___ PROVIDED PASSAGE ___

Complexity Analysis of Video Frames by Corresponding Audio
Features
SeungHo Shin and TaeYong Kim
GSAIM, Chung-Ang University, Seoul, Korea
Keywords: Video Complexity Analysis, Video Indexing, Audio Indexing, Rate-control.
Abstract: In this paper, we propose a method to estimate the video complexity by using audio features based on
human synesthesia factors. By analyzing the features of audio segments related to video frames, we initially
estimate the complexity of the video frames and can improve the performance of video compression. The
effectiveness of proposed method is verified by applying it to an actual H.264/AVC Rate-Control.
1 INTRODUCTION
It is essential to detect video complexity with high
accuracy to improve the compression performance
by reducing unnecessary processing in video coding.
In this aspect, a video complexity analysis with
audio features has great advantages for reducing
computation and simplifying the algorithm
compared to the analysis using visual information
only. For instance, we can search combat scenes
easily by detecting frames that include gunfire or
explosive sounds in a video. However, it is hard to
detect these scenes by visual analysis, such as color
differences, histograms between frames, object
detection, motion estimation, and other various
features. Therefore, in the analysis and
understanding of video content, if we simultaneously
use the auditory information as an auxiliary element
for the visual information, it will improve the
accuracy of complexity analysis.
In this paper, we propose a novel method named
“Content-based Video Complexity Analysis
(CVCA)” that estimates the temporal and spatial
complexity based on human synesthesia factors by
analyzing the correlations between the video and
audio presented in moving pictures. The most
important characteristic of the CVCA is the use of
the variations of audio signals to analyze the
complexity of a video. The effectiveness of this
method is verified by applying it to an actual
H.264/AVC Rate-Control.
2 CORRELATION BETWEEN
VIDEO AND AUDIO FEATURES
The visual media that has a storyline is called
“synthetic art” and is communicated to our eyes and
ears with the video’s visual information and the
audio’s auditory information (Li, 2004). The audio
elements related to the video are able to be classified
into three factors: dialog between actors, sound
effects from the surrounding objects, and
background sounds for scene enhancement (Lu,
2002).
1) In the scene where actors make conversation
normally, the voice tone is maintained steadily and
the audio signals are regular and natural. However,
when the actors are arguing over something, the
voice tone becomes rough, causing the audio signals
to be irregular (Pinquier, 2002). In order to express
the confrontational scenes effectively in video, quick
camera-moving switches between actors, and the
actor’s motion is also increased with exaggerated
gestures to express agitated emotions.

___

- DESCRIPTION OF THE TASK:
Reproduce word for word everything in the video complexity paper from "1 INTRODUCTION" down to "in video coding.". The rows have nothing to do with the paper on video complexity.

___ DATASET ___

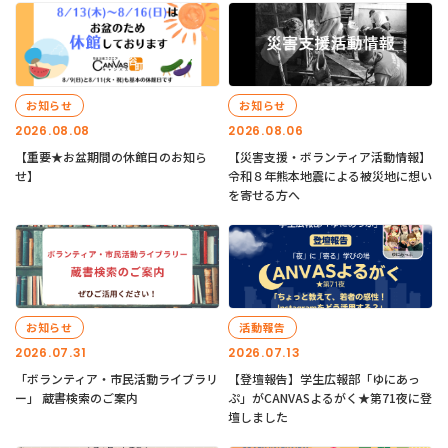
お知らせ
お知らせ
2026.08.08
2026.08.06
【重要★お盆期間の休館日のお知ら
【災害支援・ボランティア活動情報】
せ】
令和８年熊本地震による被災地に想い
を寄せる方へ
お知らせ
活動報告
2026.07.31
2026.07.13
「ボランティア・市民活動ライブラリ
【登壇報告】学生広報部「ゆにあっ
ー」 蔵書検索のご案内
ぷ」がCANVASよるがく★第71夜に登
壇しました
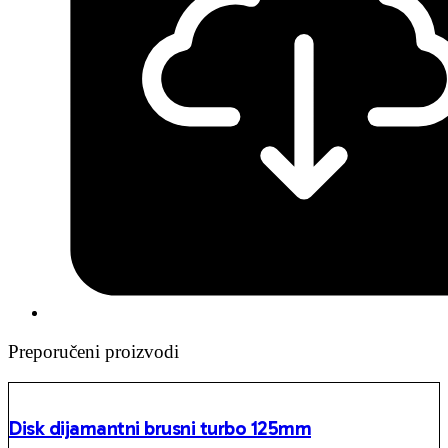
Preporučeni proizvodi
Disk dijamantni brusni turbo 125mm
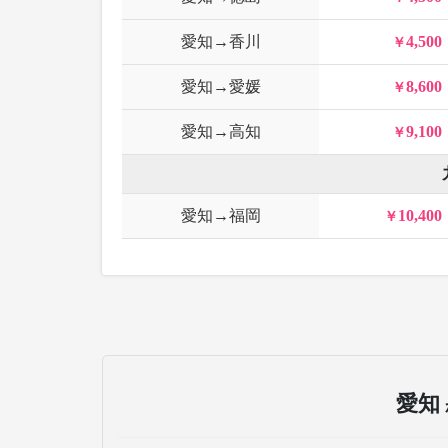
愛知→香川
4,500
愛知→愛媛
8,600
愛知→高知
9,100
愛知→福岡
10,400
愛知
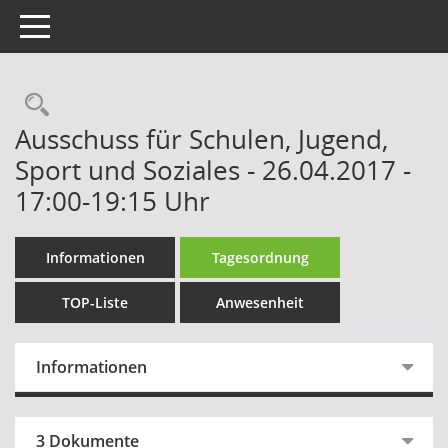
Toggle navigation
Rechercheauswahl
Ausschuss für Schulen, Jugend,
Sport und Soziales - 26.04.2017 -
17:00-19:15 Uhr
Informationen
Tagesordnung
TOP-Liste
Anwesenheit
Informationen
3 Dokumente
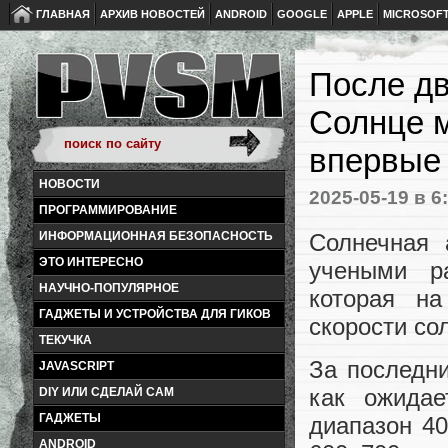
ГЛАВНАЯ
АРХИВ НОВОСТЕЙ
ANDROID
GOOGLE
APPLE
MICROSOF
После дв
Солнце 
впервые 
НОВОСТИ
2025-05-19
в 6
ПРОГРАММИРОВАНИЕ
Солнечная 
ИНФОРМАЦИОННАЯ БЕЗОПАСНОСТЬ
ЭТО ИНТЕРЕСНО
учеными р
НАУЧНО-ПОПУЛЯРНОЕ
которая н
ГАДЖЕТЫ И УСТРОЙСТВА ДЛЯ ГИКОВ
скорости со
ТЕКУЧКА
За последни
JAVASCRIPT
как ожидае
DIY ИЛИ СДЕЛАЙ САМ
ГАДЖЕТЫ
диапазон 4
ANDROID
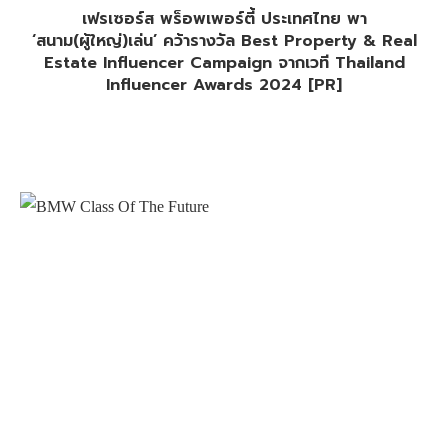
เฟรเซอร์ส พร็อพเพอร์ตี้ ประเทศไทย พา
‘สนาม(ผู้ใหญ่)เล่น’ คว้ารางวัล Best Property & Real
Estate Influencer Campaign จากเวที Thailand
Influencer Awards 2024 [PR]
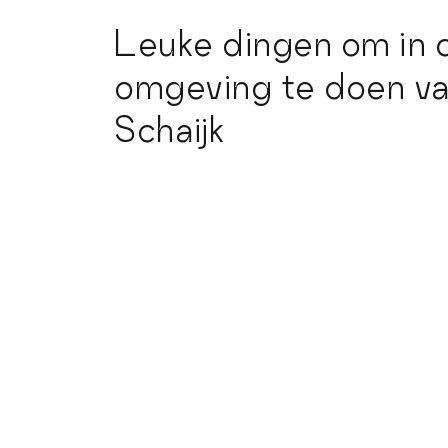
Leuke dingen om in 
omgeving te doen v
Schaijk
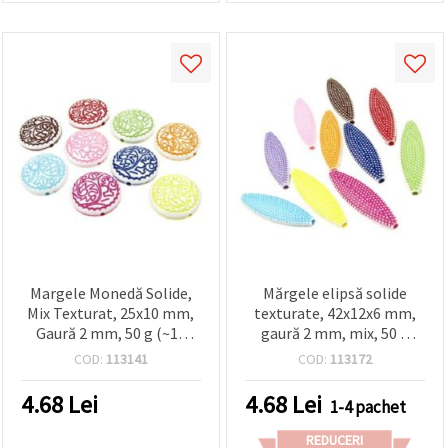
Margele Monedă Solide,
Mărgele elipsă solide
Mix Texturat, 25x10 mm,
texturate, 42x12x6 mm,
Gaură 2 mm, 50 g (~12
gaură 2 mm, mix, 50 g
buc.)
(~27 buc.)
COD:
113141
COD:
113172
4.68
Lei
4.68
Lei
1-4 pachet
REDUCERI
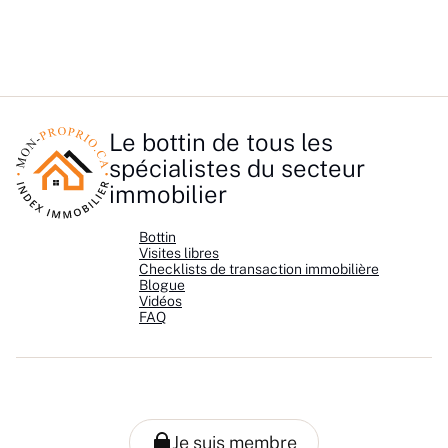
Le bottin de tous les
spécialistes du secteur
immobilier
Bottin
Visites libres
Checklists de transaction immobilière
Blogue
Vidéos
FAQ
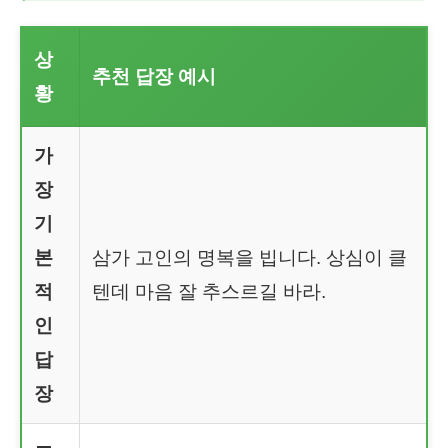
상
추천 답장 예시
황
가
장
기
본
삼가 고인의 명복을 빕니다. 상심이 클
적
텐데 마음 잘 추스르길 바라.
인
답
장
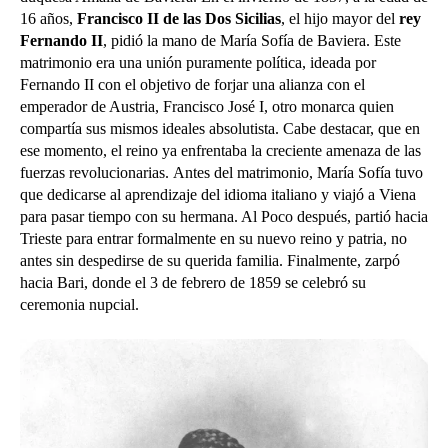
16 años,
Francisco II de las Dos Sicilias
, el hijo mayor del
rey
Fernando II
, pidió la mano de María Sofía de Baviera. Este
matrimonio era una unión puramente política, ideada por
Fernando II con el objetivo de forjar una alianza con el
emperador de Austria, Francisco José I, otro monarca quien
compartía sus mismos ideales absolutista. Cabe destacar, que en
ese momento, el reino ya enfrentaba la creciente amenaza de las
fuerzas revolucionarias.
Antes del matrimonio, María Sofía tuvo
que dedicarse al aprendizaje del idioma italiano y viajó a Viena
para pasar tiempo con su hermana. Al Poco después, partió hacia
Trieste para entrar formalmente en su nuevo reino y patria, no
antes sin despedirse de su querida familia. Finalmente, zarpó
hacia Bari, donde el 3 de febrero de 1859 se celebró su
ceremonia nupcial.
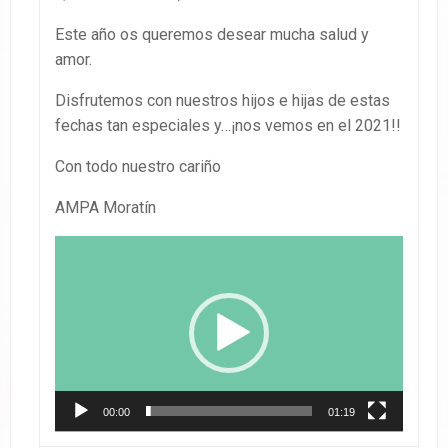
Este año os queremos desear mucha salud y
amor.
Disfrutemos con nuestros hijos e hijas de estas
fechas tan especiales y…¡nos vemos en el 2021!!
Con todo nuestro cariño
AMPA Moratín
Reproductor
de
vídeo
00:00
01:19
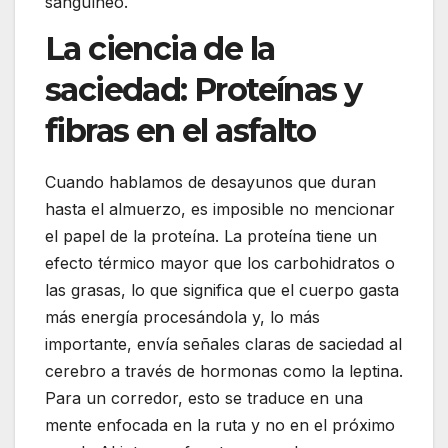
sanguíneo.
La ciencia de la
saciedad: Proteínas y
fibras en el asfalto
Cuando hablamos de desayunos que duran
hasta el almuerzo, es imposible no mencionar
el papel de la proteína. La proteína tiene un
efecto térmico mayor que los carbohidratos o
las grasas, lo que significa que el cuerpo gasta
más energía procesándola y, lo más
importante, envía señales claras de saciedad al
cerebro a través de hormonas como la leptina.
Para un corredor, esto se traduce en una
mente enfocada en la ruta y no en el próximo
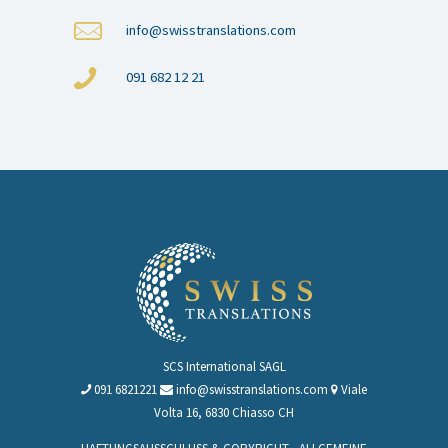
info@swisstranslations.com
091 682 12 21
SCS International SAGL
091 6821221
info@swisstranslations.com
Viale
Volta 16, 6830 Chiasso CH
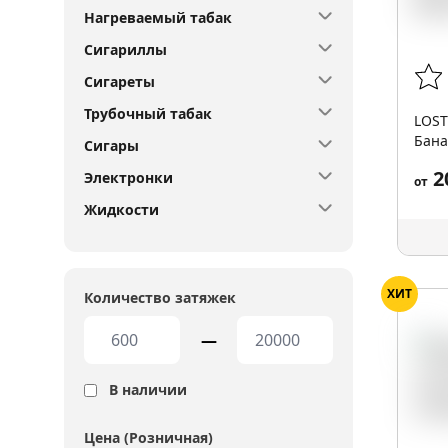
Нагреваемый табак
Сигариллы
Сигареты
Трубочный табак
LOST
Бана
Сигары
2
Электронки
от
Жидкости
ХИТ
Количество затяжек
—
В наличии
Цена (Розничная)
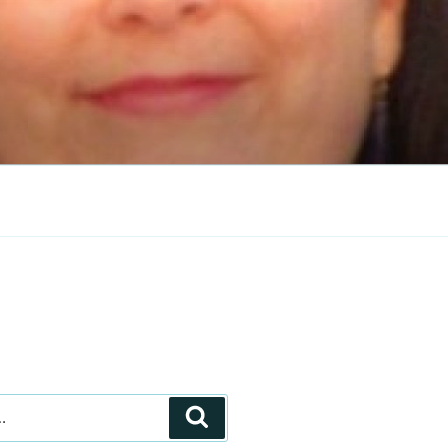
Recherche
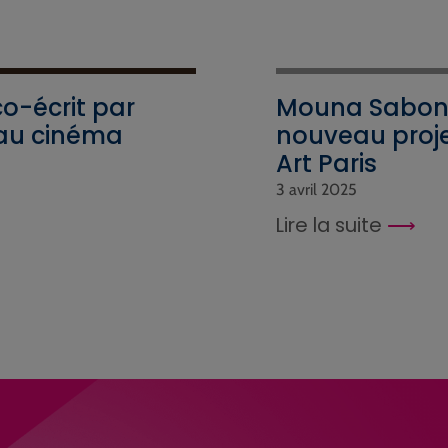
co-écrit par
Mouna Saboni
 au cinéma
nouveau proje
Art Paris
3 avril 2025
Lire la suite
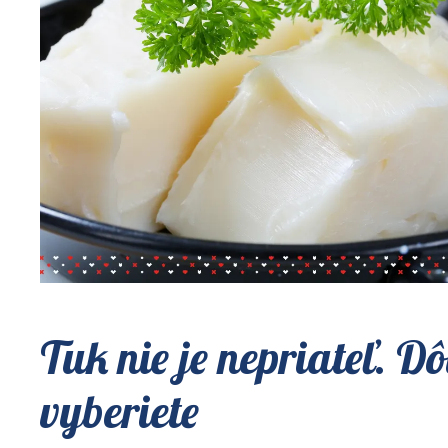
Tuk nie je nepriateľ. Dô
vyberiete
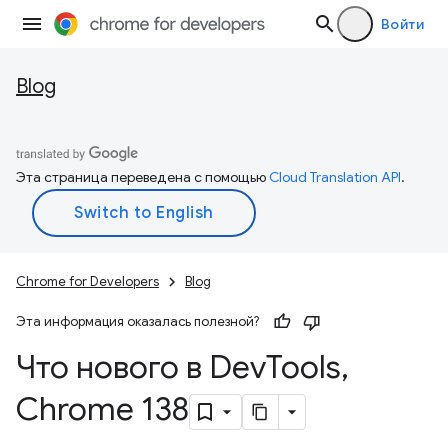
Войти
Blog
Эта страница переведена с помощью
Cloud Translation API
.
Chrome for Developers
Blog
Эта информация оказалась полезной?
Что нового в Dev
Tools
,
Chrome 138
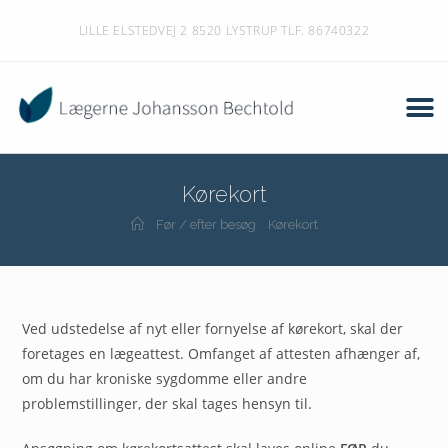
LILLE ELSTEDVEJ 2 8520 LYSTRUP TLF. 86740322
Kørekort
Før / efter besøg
Kørekort
Ved udstedelse af nyt eller fornyelse af kørekort, skal der
foretages en lægeattest. Omfanget af attesten afhænger af,
om du har kroniske sygdomme eller andre
problemstillinger, der skal tages hensyn til.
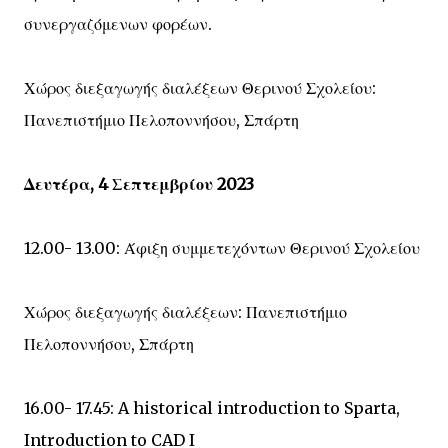
συνεργαζόμενων φορέων.
Χώρος διεξαγωγής διαλέξεων Θερινού Σχολείου:
Πανεπιστήμιο Πελοποννήσου, Σπάρτη
Δευτέρα, 4 Σεπτεμβρίου 2023
12.00- 13.00: Άφιξη συμμετεχόντων Θερινού Σχολείου
Χώρος διεξαγωγής διαλέξεων: Πανεπιστήμιο
Πελοποννήσου, Σπάρτη
16.00- 17.45: A historical introduction to Sparta,
Introduction to CAD I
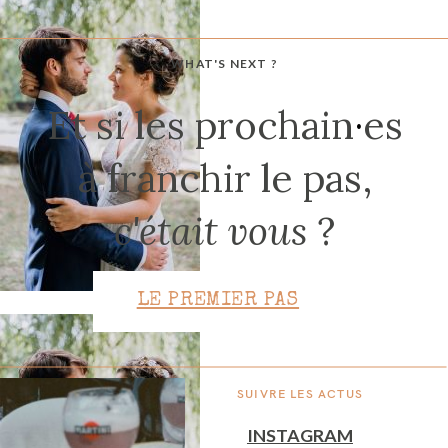
WHAT'S NEXT ?
CONTACT
Et si les prochain
·
es
à franchir le pas,
c'était vous
?
LE PREMIER PAS
SUIVRE LES ACTUS
INSTAGRAM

___

- YOUR SOLUTION:
1 INTRODUCTION
It is essential to detect video complexity with high
accuracy to improve the compression performance
by reducing unnecessary processing in video coding.